# [Material supplied]

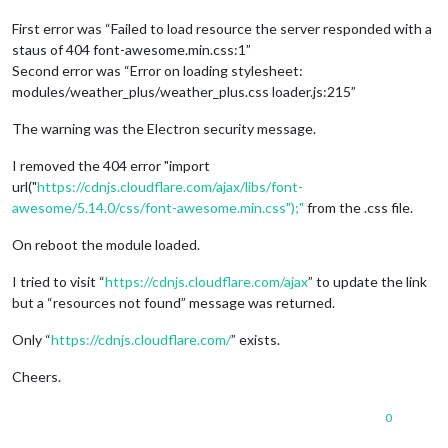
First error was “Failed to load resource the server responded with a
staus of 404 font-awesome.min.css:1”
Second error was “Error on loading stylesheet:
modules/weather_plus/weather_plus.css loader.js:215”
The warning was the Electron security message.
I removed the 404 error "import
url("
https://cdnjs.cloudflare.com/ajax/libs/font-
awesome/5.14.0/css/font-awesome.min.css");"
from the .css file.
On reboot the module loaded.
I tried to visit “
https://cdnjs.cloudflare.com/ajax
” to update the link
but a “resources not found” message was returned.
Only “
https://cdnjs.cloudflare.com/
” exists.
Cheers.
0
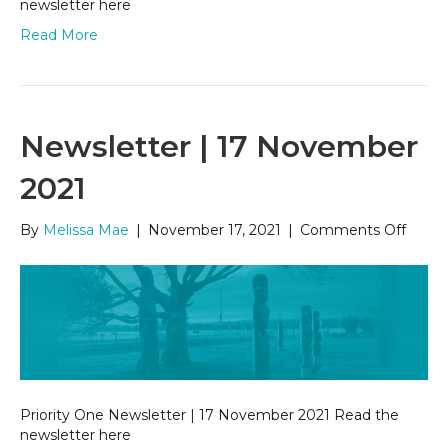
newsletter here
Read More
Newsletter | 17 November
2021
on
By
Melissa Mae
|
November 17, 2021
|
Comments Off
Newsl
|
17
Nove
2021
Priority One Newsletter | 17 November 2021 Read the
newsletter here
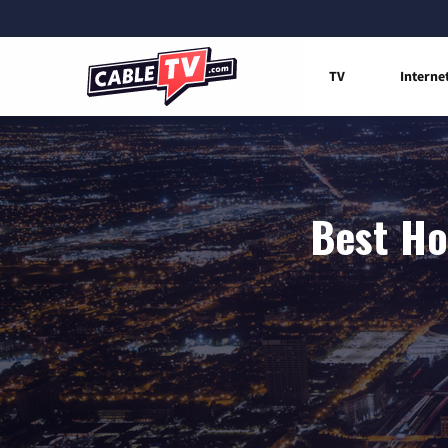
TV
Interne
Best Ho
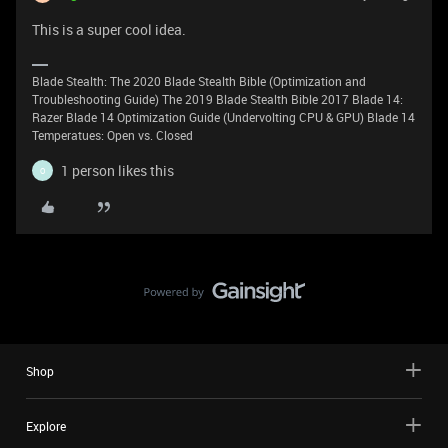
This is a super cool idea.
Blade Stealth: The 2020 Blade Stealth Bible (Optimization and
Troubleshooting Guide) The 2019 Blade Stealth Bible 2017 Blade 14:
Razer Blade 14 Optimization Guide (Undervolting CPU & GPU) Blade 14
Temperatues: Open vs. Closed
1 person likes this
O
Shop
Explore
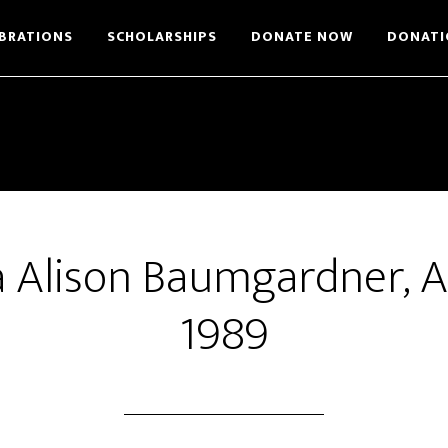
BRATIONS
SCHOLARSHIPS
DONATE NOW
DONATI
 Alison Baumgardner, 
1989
* * *
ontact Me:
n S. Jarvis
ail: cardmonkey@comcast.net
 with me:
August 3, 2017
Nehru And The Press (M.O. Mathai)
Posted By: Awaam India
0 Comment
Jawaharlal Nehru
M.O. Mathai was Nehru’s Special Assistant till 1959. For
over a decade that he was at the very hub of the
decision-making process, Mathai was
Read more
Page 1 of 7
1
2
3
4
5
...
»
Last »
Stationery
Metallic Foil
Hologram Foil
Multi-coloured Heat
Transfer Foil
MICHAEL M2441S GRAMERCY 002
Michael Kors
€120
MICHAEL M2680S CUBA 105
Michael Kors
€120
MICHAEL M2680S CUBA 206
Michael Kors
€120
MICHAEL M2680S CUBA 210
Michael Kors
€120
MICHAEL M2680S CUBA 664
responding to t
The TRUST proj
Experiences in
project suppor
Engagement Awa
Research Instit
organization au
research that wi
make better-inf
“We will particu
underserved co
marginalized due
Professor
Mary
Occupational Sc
--
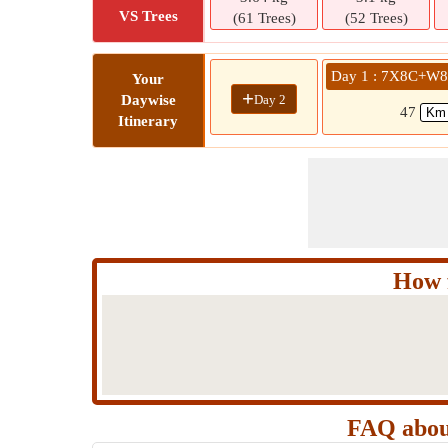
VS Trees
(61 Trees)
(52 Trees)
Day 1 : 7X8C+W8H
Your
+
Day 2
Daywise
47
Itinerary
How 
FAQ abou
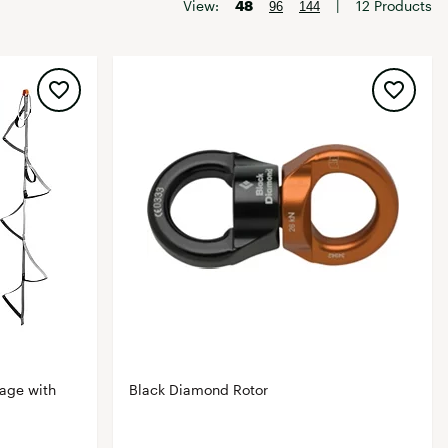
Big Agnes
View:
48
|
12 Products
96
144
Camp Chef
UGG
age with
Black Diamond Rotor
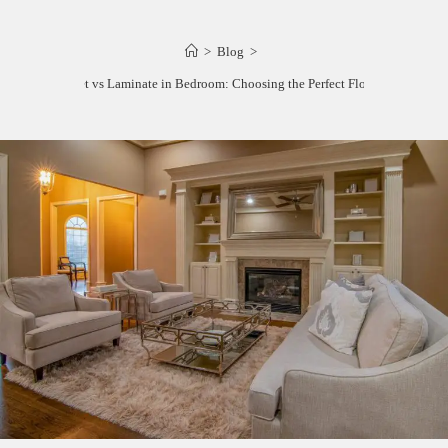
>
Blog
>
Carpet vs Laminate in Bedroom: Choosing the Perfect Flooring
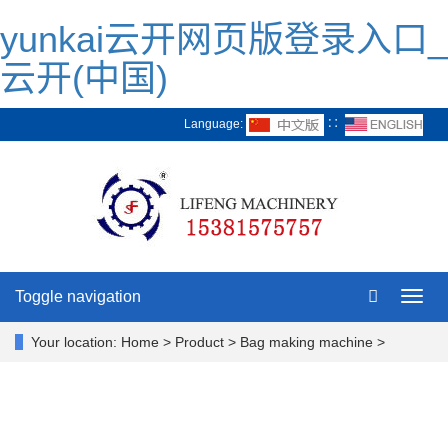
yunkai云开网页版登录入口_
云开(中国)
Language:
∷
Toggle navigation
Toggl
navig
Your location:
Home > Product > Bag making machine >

# [Task objective]
Starting at the line above that holds "First error was" and ending at the line that holds "The warning was", transcribe each line exactly and include no other lines.

# [Task solution]
First error was “Failed to load resource the server responded with a
staus of 404 font-awesome.min.css:1”
Second error was “Error on loading stylesheet:
modules/weather_plus/weather_plus.css loader.js:215”
The warning was the Electron security message.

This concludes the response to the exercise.